Sexual Dimorphism & Reproduction:
Male and female arrow heads are generally the same size, but male coloration is much more vibrant and striking. Males (referred to as drakes) also have much longer feathers, which they display in a fan-like gesture when mating. Females (referred to as pikes) are sometimes seen with darker skins, but they are most notably identified by their sleeker bodies.
A female arrow head most often lays a brood of eggs (generally 1-9) in the spring, but she can have up to 3 broods in one year if food is readily available.
After a brood is laid, it’s buried in a secret location that only the mother knows, allowing her to keep hunting and aiding her horde. Alpha females often leave their male counterpart to guard the buried location from possible scavengers or rival packs looking to slurp them up.
Eggs hatch in approximately 4 months after they’re laid, with the newborn fletchlings needing to dig their way out of the dirt in order to take their first breaths. It’s survival of the fittest, and some die before they can reach the surface. The mother will feed her young the most fatty, richest organs from a hunt if she’s able to, helping them grow and thrive.

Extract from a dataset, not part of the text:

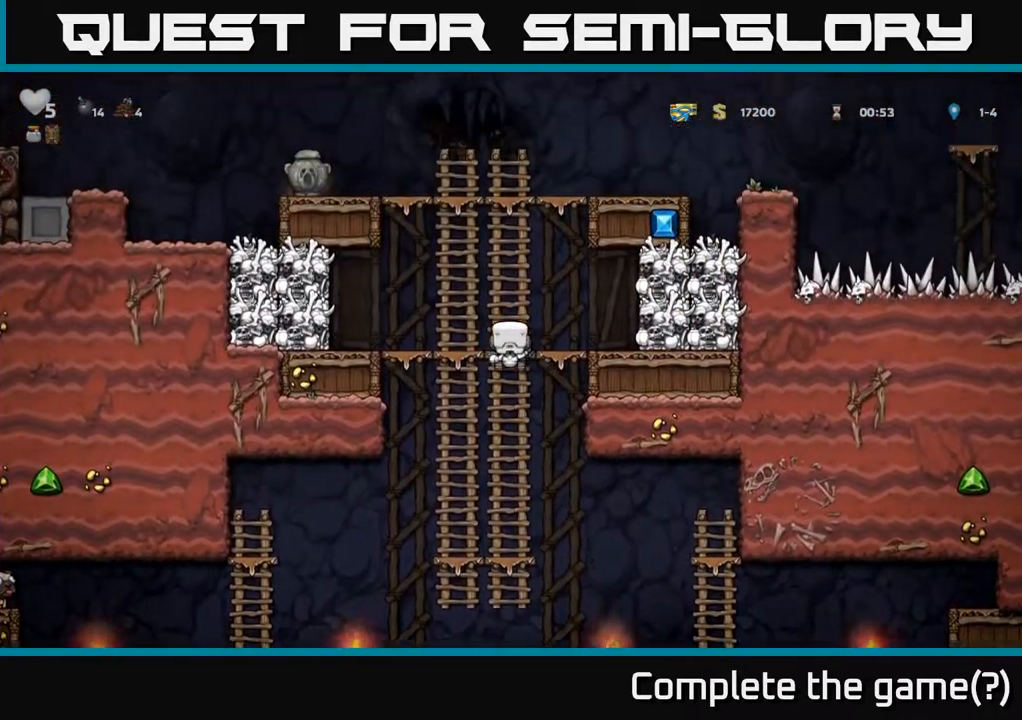
{"buttons": ["DPAD_LEFT"], "left_stick": "center", "right_stick": "center", "events": [[17, "A", "down"], [67, "X", "down"], [217, "DPAD_UP", "down"], [250, "DPAD_RIGHT", "up"], [250, "X", "up"], [267, "DPAD_LEFT", "down"], [300, "A", "up"], [317, "DPAD_UP", "up"]]}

Fletchlings often mock fight their siblings to learn how to pounce, strike, and eventually take down real prey. They are allowed into the hunting party once their feathers grow in.

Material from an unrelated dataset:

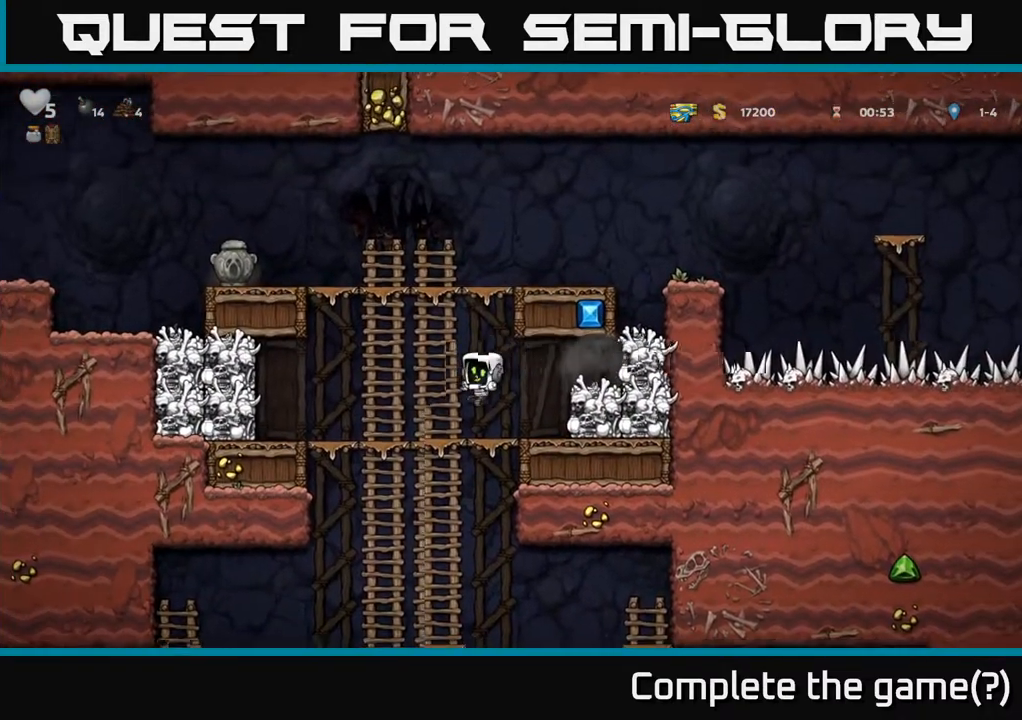
{"buttons": ["A", "DPAD_RIGHT"], "left_stick": "center", "right_stick": "center", "events": [[33, "DPAD_LEFT", "up"], [167, "DPAD_RIGHT", "down"], [283, "A", "down"], [367, "X", "down"], [467, "X", "up"]]}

Travel Safety & Encounters with Arrow Heads:
Even though Arrow heads are very dangerous, there is some comfort in knowing that they are not normally known to hunt wyngrew. Arrows are incredibly sensitive to magic, and scare easily from the use of it. They also do not like light. Although if you make a campfire, they will often be attracted to check it out, often lurking in the darkness to wait for a good opportunity to strike.

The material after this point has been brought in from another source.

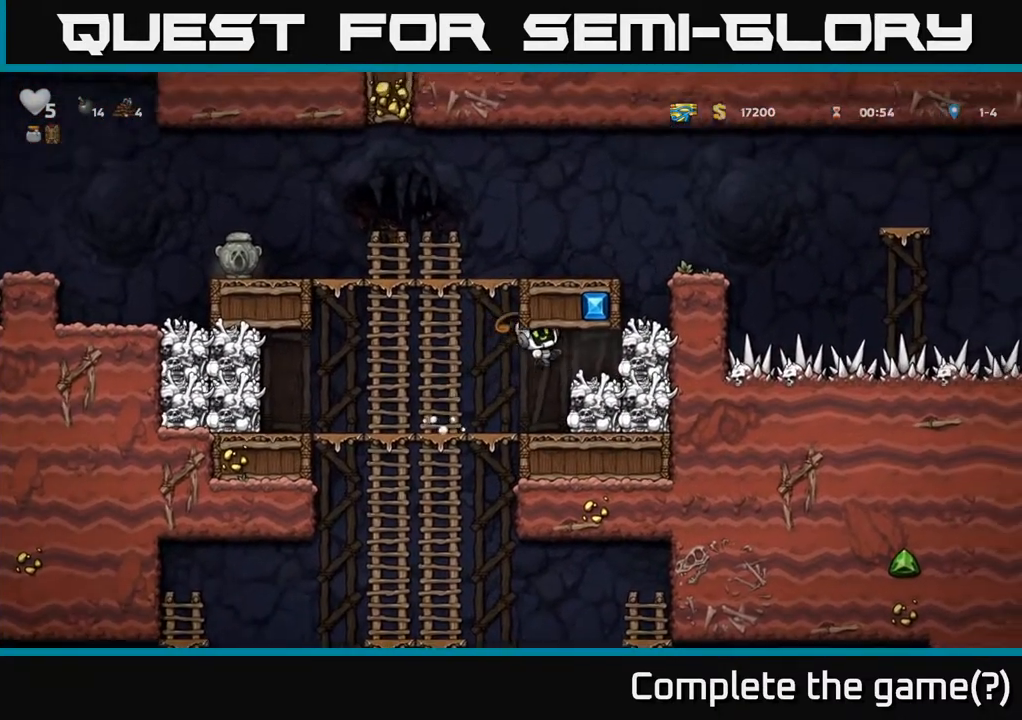
{"buttons": ["DPAD_RIGHT"], "left_stick": "center", "right_stick": "center", "events": [[17, "A", "up"], [50, "DPAD_RIGHT", "up"], [67, "DPAD_LEFT", "down"], [167, "DPAD_LEFT", "up"], [383, "DPAD_RIGHT", "down"]]}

When traveling, it is highly advised to travel with some fire conjuring runestones should you find yourself travelling into Arrow Head territory. Or better yet, learn fire magic yourself. This is a very showy type of elemental magic that is easy to scare them with.
When an encounter does occur, the best strategy is to hold your ground. They are more likely to jump attack your back as you’re running, or pick at your heels when you aren’t expecting it. Standing your ground and acknowledging their presence by intimidating them with shouting and magic is a good way to hold them back from attacking you, but beware: they are incredibly patient at biding their time. It’s best to get out in an open area where you can see them coming, or find shelter if a horde is following you.
Encounters are more likely to occur if you stray too far from the road or take an unplanned detour. You can always ask locals and travelers if they know of hotspots or sightings of these creatures so you can better gauge the safest route.